The group of signatories, CEOs for Gun Safety, representing 400,000 employees across all 50 states, and from large companies including Unilever, Ben & Jerry’s, Lyft, Eventbrite, DoorDash, J.Crew, Yelp, Northwell Health, Bain Capital, Oatly, Patagonia, Bumble, and Condé Nast, as well as a long list of smaller companies.
They released the letter in partnership with Everytown, one of the country’s largest gun safety advocacy groups, emphasizing the importance of involving the business world. “There’s really no better barometer of public opinion than the business community,” says John Feinblatt, Everytown’s president. “It’s their job to keep in sync with where the public stands. More so than any poll, it is an indication of what the public wants.”
The letter details examples of the gun violence epidemic, mentioning not only the mass shootings in Buffalo, New York, and Uvalde, Texas, but also “14 additional mass shootings that took place in just the ten days between the two.”
Statistically, Uvalde wasn’t a gun violence anomaly in the United States; as of June 7, there had been 650 shooting incidents, resulting in 730 deaths, in the two weeks since the school shooting. The letter says that mass shootings are simply “the tip of the iceberg,” noting that 110 people are shot and killed every day in America. It also mentions that gun violence is now the leading cause of death of children in the U.S.
Mass shootings are bad business
The letter also dedicates a section to the economic impact of gun violence, pointing to Everytown research that suggests gun violence costs taxpayers, employers, and communities $280 billion a year.
“Communities that experience gun violence struggle to attract investment, create jobs, and see economic growth,” it reads. Feinblatt says this argument is crucial. “These people are used to judging things by the bottom line,” he says. “And there’s no question when you look at the costs of gun violence in this country, it’s taking a huge bite out of our economy.”
Levi Strauss & Co. has led the charge on the letter. “The gun violence epidemic in this country is real, and it is getting worse,” said Kelly McGinnis, the company’s SVP and chief communications officer, via email. “We believe that we cannot stay on the sidelines on an issue that threatens the fabric of communities where we live and work, and that the business community has to make its voice heard on this issue.”

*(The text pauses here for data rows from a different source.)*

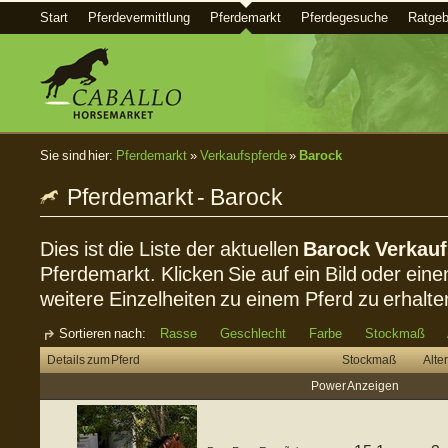
Start
Pferdevermittlung
Pferdemarkt
Pferdegesuche
Ratgeb
Sie sind hier:
Pferdemarkt
»
Verkaufspferde
»
Barock
Pferdemarkt - Barock
Dies ist die Liste der aktuellen
Barock Verkauf
Pferdemarkt. Klicken Sie auf ein Bild oder eine
weitere Einzelheiten zu einem Pferd zu erhalte
Sortieren nach:
Rasse
Geschlecht
Farbe
Stockmaß
Details zum Pferd
Stockmaß
Alter
Power Anzeigen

Levi’s also led the way in September 2019, the last time a CEOs for Gun Safety letter went to the Senate, following mass shootings that summer at a bar in Dayton, Ohio, and at a Walmart in El Paso, Texas. Other signatories, like Dick’s Sporting Goods, have been outspoken about gun violence for a long time. Dick’s started pulling semiautomatic weapons from its shelves and destroying them following the Parkland massacre in 2018.

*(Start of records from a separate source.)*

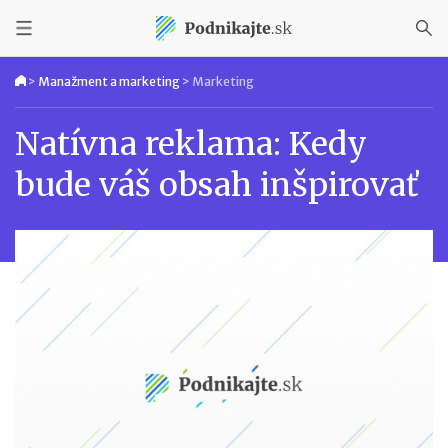
>
Manažment a marketing
>
Marketing
Natívna reklama: Kedy
bude váš obsah inšpirovať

Still, none of these actions led to any federal gun reform legislation.
That time, 145 company leaders signed the letter, at least 75 fewer than this time. “I think more of the business community now realizes that this impacts their people and their companies,” McGinnis said. Feinblatt adds: “The business community, like the American public in general, is impatient. They want bold action, and they want the Senate to do their job.”
The letter asks for “bold legislation,” though doesn’t name specific policies. Some companies have separately done so. The Philadelphia Eagles, one of the signatories, shared a statement from chairman and CEO Jeffrey Lurie that does contain policy proposals. “Enough is enough! Assault weapons loaded with high-capacity magazines are a clear threat to public safety and should be banned. Additionally, a mandatory universal background check could have a significant impact on mass shootings.”
Yesterday, the House passed an array of individual gun control bills, with support from just a handful of Republicans. They include raising the age for assault weapons from 18 to 21; limiting magazine capacity to 15 rounds; bolstering safe storage of guns in homes; implementing background checks for ghost guns; and banning bump stocks.
The vote took place after the House Oversight Committee held hearings on gun violence, including from the Uvalde community. Among the testifiers were the parents of Lexi Rubio, who was killed in the massacre; a schoolgirl who had covered herself in her classmates’ blood to survive; and a Uvalde doctor who described how some of the children were “pulverized” and “decapitated” by the AR-15 the gunman used.
But with 60 votes needed, and most Republicans unlikely to budge, passage in the Senate seems unlikely. Still, the CEOs are entreating the legislators to do the right thing. “Our families, our communities, and our places of business are depending on you,” the letter reads.